When TP is active, the model is built on torch.device("meta") first — no storage is allocated yet. apply_tensor_parallel wraps the (still-meta) parameters as DTensors, then apply_fsdp2 further shards them, and only model.to_empty(device=device) allocates real storage afterward.

The sequence is in FSDP2 § Application order.

Head divisibility¶

n_heads % tp == 0 and n_kv_heads % tp == 0 are required — ColwiseParallel splits heads evenly across TP ranks, and uneven splits are rejected.

For Llama-3 70B (n_heads=64, n_kv_heads=8), tp must be in {1, 2, 4, 8} — and tp=8 means 1 KV head per TP rank, which is usually where the GQA sharing stops paying off.

See Validation rules § Tensor-parallel head divisibility.

TP across vs within nodes¶

Within a node (NVLink): TP’s all-gathers and reduce-scatters are on 900 GB/s links — fast enough to overlap with compute.
Across nodes (InfiniBand): TP over IB is slow; you’ll see it in the MFU numbers as soon as tp > GPUs_per_node.

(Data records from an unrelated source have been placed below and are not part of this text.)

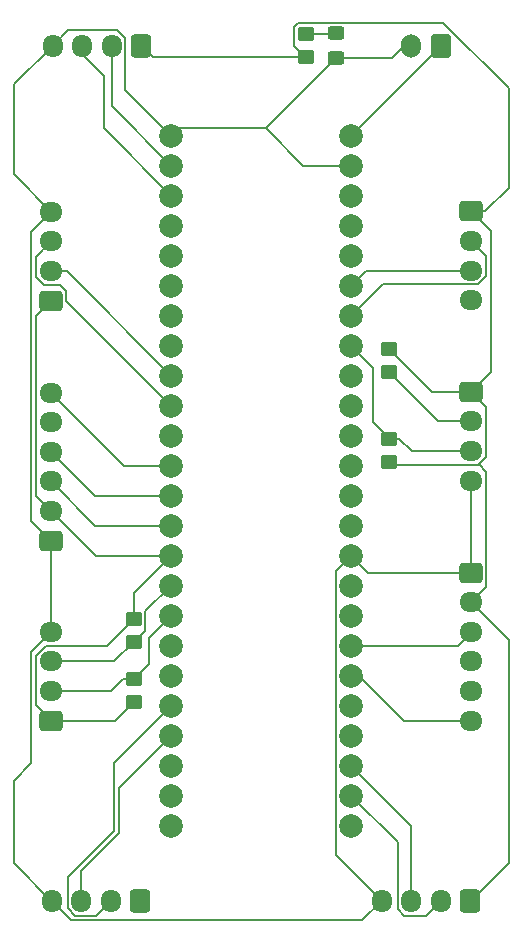
<source format=gbr>
%TF.GenerationSoftware,KiCad,Pcbnew,8.0.3*%
%TF.CreationDate,2024-09-25T15:42:15-04:00*%
%TF.ProjectId,mcu-board,6d63752d-626f-4617-9264-2e6b69636164,rev?*%
%TF.SameCoordinates,Original*%
%TF.FileFunction,Copper,L1,Top*%
%TF.FilePolarity,Positive*%
%FSLAX46Y46*%
G04 Gerber Fmt 4.6, Leading zero omitted, Abs format (unit mm)*
G04 Created by KiCad (PCBNEW 8.0.3) date 2024-09-25 15:42:15*
%MOMM*%
%LPD*%
G01*
G04 APERTURE LIST*
G04 Aperture macros list*
%AMRoundRect*
0 Rectangle with rounded corners*
0 $1 Rounding radius*
0 $2 $3 $4 $5 $6 $7 $8 $9 X,Y pos of 4 corners*
0 Add a 4 corners polygon primitive as box body*
4,1,4,$2,$3,$4,$5,$6,$7,$8,$9,$2,$3,0*
0 Add four circle primitives for the rounded corners*
1,1,$1+$1,$2,$3*
1,1,$1+$1,$4,$5*
1,1,$1+$1,$6,$7*
1,1,$1+$1,$8,$9*
0 Add four rect primitives between the rounded corners*
20,1,$1+$1,$2,$3,$4,$5,0*
20,1,$1+$1,$4,$5,$6,$7,0*
20,1,$1+$1,$6,$7,$8,$9,0*
20,1,$1+$1,$8,$9,$2,$3,0*%
G04 Aperture macros list end*
%TA.AperFunction,ComponentPad*%
%ADD10RoundRect,0.250000X-0.725000X0.600000X-0.725000X-0.600000X0.725000X-0.600000X0.725000X0.600000X0*%
%TD*%
%TA.AperFunction,ComponentPad*%
%ADD11O,1.950000X1.700000*%
%TD*%
%TA.AperFunction,SMDPad,CuDef*%
%ADD12RoundRect,0.250000X-0.450000X0.350000X-0.450000X-0.350000X0.450000X-0.350000X0.450000X0.350000X0*%
%TD*%
%TA.AperFunction,ComponentPad*%
%ADD13RoundRect,0.250000X0.600000X0.725000X-0.600000X0.725000X-0.600000X-0.725000X0.600000X-0.725000X0*%
%TD*%
%TA.AperFunction,ComponentPad*%
%ADD14O,1.700000X1.950000*%
%TD*%
%TA.AperFunction,ComponentPad*%
%ADD15RoundRect,0.250000X0.600000X0.750000X-0.600000X0.750000X-0.600000X-0.750000X0.600000X-0.750000X0*%
%TD*%
%TA.AperFunction,ComponentPad*%
%ADD16O,1.700000X2.000000*%
%TD*%
%TA.AperFunction,ComponentPad*%
%ADD17RoundRect,0.250000X0.725000X-0.600000X0.725000X0.600000X-0.725000X0.600000X-0.725000X-0.600000X0*%
%TD*%
%TA.AperFunction,SMDPad,CuDef*%
%ADD18RoundRect,0.250000X0.450000X-0.350000X0.450000X0.350000X-0.450000X0.350000X-0.450000X-0.350000X0*%
%TD*%
%TA.AperFunction,ComponentPad*%
%ADD19C,2.000000*%
%TD*%
%TA.AperFunction,SMDPad,CuDef*%
%ADD20RoundRect,0.250000X0.450000X-0.325000X0.450000X0.325000X-0.450000X0.325000X-0.450000X-0.325000X0*%
%TD*%
%TA.AperFunction,Conductor*%
%ADD21C,0.200000*%
%TD*%
G04 APERTURE END LIST*
D10*
%TO.P,J8,1,Pin_1*%
%TO.N,GND*%
X182880000Y-78940000D03*
D11*
%TO.P,J8,2,Pin_2*%
%TO.N,+3.3V*%
X182880000Y-81440000D03*
%TO.P,J8,3,Pin_3*%
%TO.N,/MISO1*%
X182880000Y-83940000D03*
%TO.P,J8,4,Pin_4*%
%TO.N,/MOSI1*%
X182880000Y-86440000D03*
%TO.P,J8,5,Pin_5*%
%TO.N,/SCK1*%
X182880000Y-88940000D03*
%TO.P,J8,6,Pin_6*%
%TO.N,/CS1*%
X182880000Y-91440000D03*
%TD*%
D12*
%TO.P,R4,1*%
%TO.N,+3.3V*%
X154305000Y-82820000D03*
%TO.P,R4,2*%
%TO.N,/SCL2*%
X154305000Y-84820000D03*
%TD*%
D10*
%TO.P,J5,1,Pin_1*%
%TO.N,+3.3V*%
X182880000Y-48340000D03*
D11*
%TO.P,J5,2,Pin_2*%
%TO.N,/RX5*%
X182880000Y-50840000D03*
%TO.P,J5,3,Pin_3*%
%TO.N,/TX5*%
X182880000Y-53340000D03*
%TO.P,J5,4,Pin_4*%
%TO.N,GND*%
X182880000Y-55840000D03*
%TD*%
D13*
%TO.P,J3,1,Pin_1*%
%TO.N,+3.3V*%
X154940000Y-34290000D03*
D14*
%TO.P,J3,2,Pin_2*%
%TO.N,/RX1*%
X152440000Y-34290000D03*
%TO.P,J3,3,Pin_3*%
%TO.N,/TX1*%
X149940000Y-34290000D03*
%TO.P,J3,4,Pin_4*%
%TO.N,GND*%
X147440000Y-34290000D03*
%TD*%
D15*
%TO.P,J9,1,Pin_1*%
%TO.N,Net-(J9-Pin_1)*%
X180300000Y-34290000D03*
D16*
%TO.P,J9,2,Pin_2*%
%TO.N,GND*%
X177800000Y-34290000D03*
%TD*%
D10*
%TO.P,J1,1,Pin_1*%
%TO.N,+3.3V*%
X182880000Y-63620000D03*
D11*
%TO.P,J1,2,Pin_2*%
%TO.N,/SDA0*%
X182880000Y-66120000D03*
%TO.P,J1,3,Pin_3*%
%TO.N,/SCL0*%
X182880000Y-68620000D03*
%TO.P,J1,4,Pin_4*%
%TO.N,GND*%
X182880000Y-71120000D03*
%TD*%
D17*
%TO.P,J2,1,Pin_1*%
%TO.N,+3.3V*%
X147320000Y-91440000D03*
D11*
%TO.P,J2,2,Pin_2*%
%TO.N,/SDA2*%
X147320000Y-88940000D03*
%TO.P,J2,3,Pin_3*%
%TO.N,/SCL2*%
X147320000Y-86440000D03*
%TO.P,J2,4,Pin_4*%
%TO.N,GND*%
X147320000Y-83940000D03*
%TD*%
D18*
%TO.P,R5,1*%
%TO.N,+3.3V*%
X168910000Y-35290000D03*
%TO.P,R5,2*%
%TO.N,Net-(D1-A)*%
X168910000Y-33290000D03*
%TD*%
D12*
%TO.P,R3,1*%
%TO.N,/SDA2*%
X154305000Y-87900000D03*
%TO.P,R3,2*%
%TO.N,+3.3V*%
X154305000Y-89900000D03*
%TD*%
D13*
%TO.P,J7,1,Pin_1*%
%TO.N,+3.3V*%
X182800000Y-106680000D03*
D14*
%TO.P,J7,2,Pin_2*%
%TO.N,/RX8*%
X180300000Y-106680000D03*
%TO.P,J7,3,Pin_3*%
%TO.N,/TX8*%
X177800000Y-106680000D03*
%TO.P,J7,4,Pin_4*%
%TO.N,GND*%
X175300000Y-106680000D03*
%TD*%
D18*
%TO.P,R1,1*%
%TO.N,/SDA0*%
X175895000Y-61960000D03*
%TO.P,R1,2*%
%TO.N,+3.3V*%
X175895000Y-59960000D03*
%TD*%
%TO.P,R2,1*%
%TO.N,+3.3V*%
X175895000Y-69580000D03*
%TO.P,R2,2*%
%TO.N,/SCL0*%
X175895000Y-67580000D03*
%TD*%
D13*
%TO.P,J6,1,Pin_1*%
%TO.N,+3.3V*%
X154860000Y-106680000D03*
D14*
%TO.P,J6,2,Pin_2*%
%TO.N,/RX7*%
X152360000Y-106680000D03*
%TO.P,J6,3,Pin_3*%
%TO.N,/TX7*%
X149860000Y-106680000D03*
%TO.P,J6,4,Pin_4*%
%TO.N,GND*%
X147360000Y-106680000D03*
%TD*%
D17*
%TO.P,J10,1,Pin_1*%
%TO.N,GND*%
X147320000Y-76200000D03*
D11*
%TO.P,J10,2,Pin_2*%
%TO.N,+3.3V*%
X147320000Y-73700000D03*
%TO.P,J10,3,Pin_3*%
%TO.N,/MISO0*%
X147320000Y-71200000D03*
%TO.P,J10,4,Pin_4*%
%TO.N,/MOSI0*%
X147320000Y-68700000D03*
%TO.P,J10,5,Pin_5*%
%TO.N,/SCK0*%
X147320000Y-66200000D03*
%TO.P,J10,6,Pin_6*%
%TO.N,/CS0*%
X147320000Y-63700000D03*
%TD*%
D19*
%TO.P,Teensy4.2,0,GND*%
%TO.N,GND*%
X157480000Y-41910000D03*
%TO.P,Teensy4.2,1,RX1*%
%TO.N,/RX1*%
X157480000Y-44450000D03*
%TO.P,Teensy4.2,2,TX1*%
%TO.N,/TX1*%
X157480000Y-46990000D03*
%TO.P,Teensy4.2,3,PWM*%
%TO.N,unconnected-(Teensy4.2-PWM-Pad3)*%
X157480000Y-49530000D03*
%TO.P,Teensy4.2,4,PWM*%
%TO.N,unconnected-(Teensy4.2-PWM-Pad4)*%
X157480000Y-52070000D03*
%TO.P,Teensy4.2,5,PWM*%
%TO.N,unconnected-(Teensy4.2-PWM-Pad5)*%
X157480000Y-54610000D03*
%TO.P,Teensy4.2,6,PWM*%
%TO.N,unconnected-(Teensy4.2-PWM-Pad6)*%
X157480000Y-57150000D03*
%TO.P,Teensy4.2,7,PWM*%
%TO.N,unconnected-(Teensy4.2-PWM-Pad7)*%
X157480000Y-59690000D03*
%TO.P,Teensy4.2,8,RX2*%
%TO.N,/RX2*%
X157480000Y-62230000D03*
%TO.P,Teensy4.2,9,TX2*%
%TO.N,/TX2*%
X157480000Y-64770000D03*
%TO.P,Teensy4.2,10,PWM*%
%TO.N,unconnected-(Teensy4.2-PWM-Pad10)*%
X157480000Y-67310000D03*
%TO.P,Teensy4.2,11,CS*%
%TO.N,/CS0*%
X157480000Y-69850000D03*
%TO.P,Teensy4.2,12,MOSI*%
%TO.N,/MOSI0*%
X157480000Y-72390000D03*
%TO.P,Teensy4.2,13,MISO*%
%TO.N,/MISO0*%
X157480000Y-74930000D03*
%TO.P,Teensy4.2,14,3.3V*%
%TO.N,+3.3V*%
X157480000Y-77470000D03*
%TO.P,Teensy4.2,15,SCL2*%
%TO.N,/SCL2*%
X157480000Y-80010000D03*
%TO.P,Teensy4.2,16,SDA2*%
%TO.N,/SDA2*%
X157480000Y-82550000D03*
%TO.P,Teensy4.2,17,MOSI1*%
%TO.N,/MOSI1*%
X157480000Y-85090000D03*
%TO.P,Teensy4.2,18,SCK1*%
%TO.N,/SCK1*%
X157480000Y-87630000D03*
%TO.P,Teensy4.2,19,RX7*%
%TO.N,/RX7*%
X157480000Y-90170000D03*
%TO.P,Teensy4.2,20,TX7*%
%TO.N,/TX7*%
X157480000Y-92710000D03*
%TO.P,Teensy4.2,21,GPIO*%
%TO.N,unconnected-(Teensy4.2-GPIO-Pad21)*%
X157480000Y-95250000D03*
%TO.P,Teensy4.2,22,GPIO*%
%TO.N,unconnected-(Teensy4.2-GPIO-Pad22)*%
X157480000Y-97790000D03*
%TO.P,Teensy4.2,23,GPIO*%
%TO.N,unconnected-(Teensy4.2-GPIO-Pad23)*%
X157480000Y-100330000D03*
%TO.P,Teensy4.2,24,PWM*%
%TO.N,unconnected-(Teensy4.2-PWM-Pad24)*%
X172720000Y-100330000D03*
%TO.P,Teensy4.2,25,RX8*%
%TO.N,/RX8*%
X172720000Y-97790000D03*
%TO.P,Teensy4.2,26,TX8*%
%TO.N,/TX8*%
X172720000Y-95250000D03*
%TO.P,Teensy4.2,27,PWM*%
%TO.N,unconnected-(Teensy4.2-PWM-Pad27)*%
X172720000Y-92710000D03*
%TO.P,Teensy4.2,28,PWM*%
%TO.N,unconnected-(Teensy4.2-PWM-Pad28)*%
X172720000Y-90170000D03*
%TO.P,Teensy4.2,29,CS1*%
%TO.N,/CS1*%
X172720000Y-87630000D03*
%TO.P,Teensy4.2,30,MISO*%
%TO.N,/MISO1*%
X172720000Y-85090000D03*
%TO.P,Teensy4.2,31,A16*%
%TO.N,unconnected-(Teensy4.2-A16-Pad31)*%
X172720000Y-82550000D03*
%TO.P,Teensy4.2,32,A17*%
%TO.N,unconnected-(Teensy4.2-A17-Pad32)*%
X172720000Y-80010000D03*
%TO.P,Teensy4.2,33,GND*%
%TO.N,GND*%
X172720000Y-77470000D03*
%TO.P,Teensy4.2,34,SCK*%
%TO.N,/SCK0*%
X172720000Y-74930000D03*
%TO.P,Teensy4.2,35,A0*%
%TO.N,unconnected-(Teensy4.2-A0-Pad35)*%
X172720000Y-72390000D03*
%TO.P,Teensy4.2,36,A1*%
%TO.N,unconnected-(Teensy4.2-A1-Pad36)*%
X172720000Y-69850000D03*
%TO.P,Teensy4.2,37,A2*%
%TO.N,unconnected-(Teensy4.2-A2-Pad37)*%
X172720000Y-67310000D03*
%TO.P,Teensy4.2,38,A3*%
%TO.N,unconnected-(Teensy4.2-A3-Pad38)*%
X172720000Y-64770000D03*
%TO.P,Teensy4.2,39,SDA*%
%TO.N,/SDA0*%
X172720000Y-62230000D03*
%TO.P,Teensy4.2,40,SCL*%
%TO.N,/SCL0*%
X172720000Y-59690000D03*
%TO.P,Teensy4.2,41,TX5*%
%TO.N,/RX5*%
X172720000Y-57150000D03*
%TO.P,Teensy4.2,42,RX5*%
%TO.N,/TX5*%
X172720000Y-54610000D03*
%TO.P,Teensy4.2,43,PWM*%
%TO.N,unconnected-(Teensy4.2-PWM-Pad43)*%
X172720000Y-52070000D03*
%TO.P,Teensy4.2,44,PWM*%
%TO.N,unconnected-(Teensy4.2-PWM-Pad44)*%
X172720000Y-49530000D03*
%TO.P,Teensy4.2,45,3.3V*%
%TO.N,unconnected-(Teensy4.2-3.3V-Pad45)*%
X172720000Y-46990000D03*
%TO.P,Teensy4.2,46,GND*%
%TO.N,GND*%
X172720000Y-44450000D03*
%TO.P,Teensy4.2,47,Vin*%
%TO.N,Net-(J9-Pin_1)*%
X172720000Y-41910000D03*
%TD*%
D17*
%TO.P,J4,1,Pin_1*%
%TO.N,+3.3V*%
X147320000Y-55880000D03*
D11*
%TO.P,J4,2,Pin_2*%
%TO.N,/RX2*%
X147320000Y-53380000D03*
%TO.P,J4,3,Pin_3*%
%TO.N,/TX2*%
X147320000Y-50880000D03*
%TO.P,J4,4,Pin_4*%
%TO.N,GND*%
X147320000Y-48380000D03*
%TD*%
D20*
%TO.P,D1,1,K*%
%TO.N,GND*%
X171450000Y-35315000D03*
%TO.P,D1,2,A*%
%TO.N,Net-(D1-A)*%
X171450000Y-33265000D03*
%TD*%
D21*
%TO.N,/SCL0*%
X174600000Y-66200000D02*
X174600000Y-61600000D01*
X175895000Y-67580000D02*
X176800000Y-67580000D01*
X172720000Y-59720000D02*
X172720000Y-59690000D01*
X177840000Y-68620000D02*
X182880000Y-68620000D01*
X175895000Y-67580000D02*
X175895000Y-67495000D01*
X174600000Y-61600000D02*
X172720000Y-59720000D01*
X175895000Y-67495000D02*
X174600000Y-66200000D01*
X176800000Y-67580000D02*
X177840000Y-68620000D01*
%TO.N,GND*%
X147320000Y-83940000D02*
X147320000Y-76200000D01*
X144145000Y-96520000D02*
X144145000Y-103505000D01*
X144145000Y-37585000D02*
X144145000Y-45205000D01*
X148715000Y-33015000D02*
X152916346Y-33015000D01*
X147360000Y-106680000D02*
X149035000Y-108355000D01*
X168665000Y-44450000D02*
X165490000Y-41275000D01*
X172720000Y-44450000D02*
X168665000Y-44450000D01*
X152916346Y-33015000D02*
X153590000Y-33688654D01*
X158115000Y-41275000D02*
X165490000Y-41275000D01*
X144145000Y-45205000D02*
X147320000Y-48380000D01*
X147440000Y-34290000D02*
X144145000Y-37585000D01*
X177165000Y-34290000D02*
X177800000Y-34290000D01*
X147320000Y-83940000D02*
X145645000Y-85615000D01*
X147320000Y-76200000D02*
X145645000Y-74525000D01*
X182880000Y-78940000D02*
X174190000Y-78940000D01*
X144145000Y-103505000D02*
X147320000Y-106680000D01*
X182880000Y-78940000D02*
X182880000Y-71120000D01*
X165490000Y-41275000D02*
X171450000Y-35315000D01*
X175300000Y-106680000D02*
X171420000Y-102800000D01*
X153590000Y-33688654D02*
X153590000Y-38020000D01*
X145645000Y-74525000D02*
X145645000Y-50055000D01*
X157480000Y-41910000D02*
X158115000Y-41275000D01*
X174190000Y-78940000D02*
X172720000Y-77470000D01*
X171450000Y-35315000D02*
X176140000Y-35315000D01*
X145645000Y-95020000D02*
X144145000Y-96520000D01*
X147320000Y-106680000D02*
X147360000Y-106680000D01*
X147440000Y-34290000D02*
X148715000Y-33015000D01*
X171420000Y-78770000D02*
X172720000Y-77470000D01*
X153590000Y-38020000D02*
X157480000Y-41910000D01*
X145645000Y-85615000D02*
X145645000Y-95020000D01*
X145645000Y-50055000D02*
X147320000Y-48380000D01*
X149035000Y-108355000D02*
X173625000Y-108355000D01*
X173625000Y-108355000D02*
X175300000Y-106680000D01*
X176140000Y-35315000D02*
X177165000Y-34290000D01*
X171420000Y-102800000D02*
X171420000Y-78770000D01*
%TO.N,/SDA0*%
X180055000Y-66120000D02*
X175895000Y-61960000D01*
X182880000Y-66120000D02*
X180055000Y-66120000D01*
%TO.N,+3.3V*%
X168910000Y-35290000D02*
X167910000Y-34290000D01*
X183515000Y-69736346D02*
X184155000Y-69096346D01*
X184555000Y-50015000D02*
X182880000Y-48340000D01*
X167910000Y-34290000D02*
X167910000Y-32705256D01*
X154305000Y-80645000D02*
X157480000Y-77470000D01*
X147320000Y-91440000D02*
X152765000Y-91440000D01*
X184070000Y-48340000D02*
X182880000Y-48340000D01*
X146918654Y-85090000D02*
X152035000Y-85090000D01*
X184155000Y-69096346D02*
X184155000Y-64895000D01*
X182800000Y-106680000D02*
X182880000Y-106680000D01*
X184155000Y-64895000D02*
X182880000Y-63620000D01*
X155940000Y-35290000D02*
X154940000Y-34290000D01*
X146045000Y-85963654D02*
X146918654Y-85090000D01*
X152765000Y-91440000D02*
X154305000Y-89900000D01*
X151090000Y-77470000D02*
X147320000Y-73700000D01*
X168910000Y-35290000D02*
X155940000Y-35290000D01*
X186055000Y-103505000D02*
X186055000Y-84615000D01*
X182880000Y-63620000D02*
X179555000Y-63620000D01*
X147320000Y-73700000D02*
X146045000Y-72425000D01*
X182880000Y-81440000D02*
X184155000Y-80165000D01*
X157480000Y-77470000D02*
X151090000Y-77470000D01*
X146045000Y-57155000D02*
X147320000Y-55880000D01*
X183481346Y-69770000D02*
X183515000Y-69736346D01*
X176085000Y-69770000D02*
X183481346Y-69770000D01*
X175895000Y-69580000D02*
X176085000Y-69770000D01*
X186055000Y-37910256D02*
X186055000Y-46355000D01*
X180529744Y-32385000D02*
X186055000Y-37910256D01*
X186055000Y-46355000D02*
X184070000Y-48340000D01*
X184555000Y-61945000D02*
X184555000Y-50015000D01*
X182880000Y-63620000D02*
X184555000Y-61945000D01*
X152035000Y-85090000D02*
X154305000Y-82820000D01*
X147320000Y-91440000D02*
X146045000Y-90165000D01*
X168230256Y-32385000D02*
X180529744Y-32385000D01*
X179555000Y-63620000D02*
X175895000Y-59960000D01*
X186055000Y-84615000D02*
X182880000Y-81440000D01*
X184155000Y-70376346D02*
X183515000Y-69736346D01*
X154305000Y-82820000D02*
X154305000Y-80645000D01*
X184155000Y-80165000D02*
X184155000Y-70376346D01*
X167910000Y-32705256D02*
X168230256Y-32385000D01*
X146045000Y-72425000D02*
X146045000Y-57155000D01*
X182880000Y-106680000D02*
X186055000Y-103505000D01*
X146045000Y-90165000D02*
X146045000Y-85963654D01*
%TO.N,/SDA2*%
X154305000Y-87900000D02*
X153400000Y-87900000D01*
X155575000Y-86630000D02*
X154305000Y-87900000D01*
X155575000Y-84455000D02*
X155575000Y-86630000D01*
X157480000Y-82550000D02*
X155575000Y-84455000D01*
X152360000Y-88940000D02*
X147320000Y-88940000D01*
X153400000Y-87900000D02*
X152360000Y-88940000D01*
%TO.N,/SCL2*%
X157480000Y-80010000D02*
X155305000Y-82185000D01*
X155305000Y-82185000D02*
X155305000Y-83820000D01*
X155305000Y-83820000D02*
X154305000Y-84820000D01*
X147320000Y-86440000D02*
X152685000Y-86440000D01*
X152685000Y-86440000D02*
X154305000Y-84820000D01*
%TO.N,/TX1*%
X151765000Y-36830000D02*
X149940000Y-35005000D01*
X157480000Y-46990000D02*
X151765000Y-41275000D01*
X151765000Y-41275000D02*
X151765000Y-36830000D01*
X149940000Y-35005000D02*
X149940000Y-34290000D01*
%TO.N,/RX1*%
X152440000Y-39410000D02*
X152440000Y-34290000D01*
X157480000Y-44450000D02*
X152440000Y-39410000D01*
%TO.N,/TX2*%
X146718654Y-54530000D02*
X146045000Y-53856346D01*
X148595000Y-55885000D02*
X148595000Y-55045256D01*
X148595000Y-55045256D02*
X148079744Y-54530000D01*
X146045000Y-52155000D02*
X147320000Y-50880000D01*
X148079744Y-54530000D02*
X146718654Y-54530000D01*
X157480000Y-64770000D02*
X148595000Y-55885000D01*
X146045000Y-53856346D02*
X146045000Y-52155000D01*
%TO.N,/RX2*%
X148630000Y-53380000D02*
X147320000Y-53380000D01*
X157480000Y-62230000D02*
X148630000Y-53380000D01*
%TO.N,/TX5*%
X173990000Y-53340000D02*
X172720000Y-54610000D01*
X182880000Y-53340000D02*
X173990000Y-53340000D01*
%TO.N,/RX5*%
X175380000Y-54490000D02*
X183481346Y-54490000D01*
X184155000Y-52115000D02*
X182880000Y-50840000D01*
X183481346Y-54490000D02*
X184155000Y-53816346D01*
X172720000Y-57150000D02*
X175380000Y-54490000D01*
X184155000Y-53816346D02*
X184155000Y-52115000D01*
%TO.N,/RX7*%
X148710000Y-104724314D02*
X148710000Y-107281346D01*
X148710000Y-107281346D02*
X149383654Y-107955000D01*
X149383654Y-107955000D02*
X151085000Y-107955000D01*
X157480000Y-90170000D02*
X152635000Y-95015000D01*
X152635000Y-95015000D02*
X152635000Y-100799314D01*
X151085000Y-107955000D02*
X152360000Y-106680000D01*
X152635000Y-100799314D02*
X148710000Y-104724314D01*
%TO.N,/TX7*%
X153035000Y-100965000D02*
X149860000Y-104140000D01*
X149860000Y-104140000D02*
X149860000Y-106680000D01*
X157480000Y-92710000D02*
X153035000Y-97155000D01*
X153035000Y-97155000D02*
X153035000Y-100965000D01*
%TO.N,/TX8*%
X177800000Y-106680000D02*
X177800000Y-100330000D01*
X177800000Y-100330000D02*
X172720000Y-95250000D01*
%TO.N,/RX8*%
X172720000Y-97790000D02*
X176650000Y-101720000D01*
X177170000Y-107955000D02*
X179025000Y-107955000D01*
X176650000Y-101720000D02*
X176650000Y-107435000D01*
X176650000Y-107435000D02*
X177170000Y-107955000D01*
X179025000Y-107955000D02*
X180300000Y-106680000D01*
%TO.N,/MISO1*%
X172720000Y-85090000D02*
X181730000Y-85090000D01*
X181730000Y-85090000D02*
X182880000Y-83940000D01*
%TO.N,/CS1*%
X172720000Y-87630000D02*
X173355000Y-87630000D01*
X173355000Y-87630000D02*
X177165000Y-91440000D01*
X177165000Y-91440000D02*
X182880000Y-91440000D01*
%TO.N,/MOSI0*%
X157480000Y-72390000D02*
X151010000Y-72390000D01*
X151010000Y-72390000D02*
X147320000Y-68700000D01*
%TO.N,/MISO0*%
X157480000Y-74930000D02*
X151050000Y-74930000D01*
X151050000Y-74930000D02*
X147320000Y-71200000D01*
%TO.N,/CS0*%
X157480000Y-69850000D02*
X153470000Y-69850000D01*
X153470000Y-69850000D02*
X147320000Y-63700000D01*
%TO.N,Net-(D1-A)*%
X168910000Y-33290000D02*
X171425000Y-33290000D01*
X171425000Y-33290000D02*
X171450000Y-33265000D01*
%TO.N,Net-(J9-Pin_1)*%
X180300000Y-34330000D02*
X180300000Y-34290000D01*
X172720000Y-41910000D02*
X180300000Y-34330000D01*
%TD*%
M02*

</source>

Shipped recipes keep tp ≤ 4 (single-node TP on 4×H200 per node) — see Parallelism recipes.

When to use TP¶

Situation	Use TP?
FSDP alone fits	No — at 7B on 4 GPUs, `tp=4` loses ~18 MFU points vs pure FSDP
`n_layers` blocks FSDP (e.g. 70B on 32 GPUs)	Yes — memory forces it
Need to shard attention weights (huge `dim`, few layers)	Yes
MoE	Yes, for attention only — TP on experts is replaced by EP

The rule of thumb and supporting benchmarks are in Parallelism recipes § Choosing a parallelism combination.